Note: Do not forget to take a copy of every document you have signed!
Check the medical requirements:
Some agents skip offering medical details because if there is a medical issue, the insurer will have follow-up questions that result in delays. Therefore, check whether there is any need for your medical details while buying a life insurance policy. Agents are not really bothered about the claim part, but knowing the medical history of a policy-holder is one of the most important factors toward ensuring a successful claim settlement.
Check the policy name:
Sometimes, you may contact an agent to buy a particular product and end up buying another one after hearing the agent’s pitch. To avoid getting into such a situation, check the need of insurance coverage and policy name while filling the document.
Check the premium receipt:
Few companies also issue fake policies just to increase their sales and pass it on to their existing customer as a freebie. Always ask for the premium receipt even if it’s a free policy as there might be a possibility that the premium is sourced from someone else’s account. You, too, can be a victim.
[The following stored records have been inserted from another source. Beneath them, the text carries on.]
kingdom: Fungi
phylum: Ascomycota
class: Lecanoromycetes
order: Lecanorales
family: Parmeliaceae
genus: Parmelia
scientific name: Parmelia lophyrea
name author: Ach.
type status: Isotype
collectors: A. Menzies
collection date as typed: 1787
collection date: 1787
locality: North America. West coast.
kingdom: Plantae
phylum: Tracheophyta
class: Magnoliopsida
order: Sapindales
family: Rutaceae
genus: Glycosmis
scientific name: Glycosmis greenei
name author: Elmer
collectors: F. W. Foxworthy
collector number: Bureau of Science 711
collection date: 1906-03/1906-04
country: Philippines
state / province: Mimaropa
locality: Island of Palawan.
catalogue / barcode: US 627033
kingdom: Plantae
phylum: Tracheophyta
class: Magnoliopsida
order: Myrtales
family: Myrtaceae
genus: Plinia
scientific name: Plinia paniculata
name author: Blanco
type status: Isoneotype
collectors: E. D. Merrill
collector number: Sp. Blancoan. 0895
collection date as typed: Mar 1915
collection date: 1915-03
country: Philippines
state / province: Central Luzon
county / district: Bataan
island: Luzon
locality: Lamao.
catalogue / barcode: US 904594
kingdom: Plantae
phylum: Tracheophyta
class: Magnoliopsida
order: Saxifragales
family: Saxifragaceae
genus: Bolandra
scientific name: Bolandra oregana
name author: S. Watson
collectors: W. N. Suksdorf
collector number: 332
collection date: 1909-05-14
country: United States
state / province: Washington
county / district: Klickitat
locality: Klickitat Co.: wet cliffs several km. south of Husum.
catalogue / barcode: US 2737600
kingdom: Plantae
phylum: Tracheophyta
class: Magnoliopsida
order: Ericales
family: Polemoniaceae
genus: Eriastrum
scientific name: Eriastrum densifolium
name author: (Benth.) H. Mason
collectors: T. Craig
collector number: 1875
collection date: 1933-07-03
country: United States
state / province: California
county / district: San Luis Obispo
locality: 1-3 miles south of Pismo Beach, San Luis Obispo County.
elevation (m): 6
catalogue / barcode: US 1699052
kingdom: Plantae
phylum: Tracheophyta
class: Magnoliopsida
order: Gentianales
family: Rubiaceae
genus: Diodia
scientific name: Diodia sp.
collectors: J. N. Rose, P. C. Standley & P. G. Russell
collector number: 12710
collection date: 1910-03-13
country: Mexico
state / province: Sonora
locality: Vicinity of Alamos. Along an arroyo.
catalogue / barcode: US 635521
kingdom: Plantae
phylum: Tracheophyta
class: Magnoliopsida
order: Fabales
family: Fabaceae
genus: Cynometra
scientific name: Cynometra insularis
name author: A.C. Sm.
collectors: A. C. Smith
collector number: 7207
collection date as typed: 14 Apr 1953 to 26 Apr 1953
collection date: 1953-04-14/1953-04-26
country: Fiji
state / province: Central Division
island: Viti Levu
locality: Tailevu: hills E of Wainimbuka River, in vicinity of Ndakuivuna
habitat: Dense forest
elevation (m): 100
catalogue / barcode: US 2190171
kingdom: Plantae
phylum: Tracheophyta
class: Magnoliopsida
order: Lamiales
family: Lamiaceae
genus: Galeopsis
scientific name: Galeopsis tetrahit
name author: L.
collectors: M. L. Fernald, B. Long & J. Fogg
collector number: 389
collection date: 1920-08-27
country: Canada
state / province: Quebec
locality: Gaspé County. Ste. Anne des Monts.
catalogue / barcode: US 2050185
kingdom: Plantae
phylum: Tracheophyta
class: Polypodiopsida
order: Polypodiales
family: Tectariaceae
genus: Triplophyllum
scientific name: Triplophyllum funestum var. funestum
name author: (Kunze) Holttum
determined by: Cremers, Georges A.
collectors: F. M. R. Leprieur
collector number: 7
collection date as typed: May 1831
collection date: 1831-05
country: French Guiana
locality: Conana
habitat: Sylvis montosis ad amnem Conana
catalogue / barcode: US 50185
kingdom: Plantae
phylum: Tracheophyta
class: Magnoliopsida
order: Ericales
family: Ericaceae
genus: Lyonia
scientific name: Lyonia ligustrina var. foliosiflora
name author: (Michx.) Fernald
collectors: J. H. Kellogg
Ensure that the insurer calls:
Most insurance companies make a call to the policy-holder to ensure that the policy-holder has understood all the terms of the plan. If you do not get a call from an insurer, take initiative and call their customer service number.
Don’t get lured by rewards:
Some agents try to lure you with a few unrealistic rewards to make the plan appear more attractive. Evaluate the policy on the website or ask for the brochure of the plan.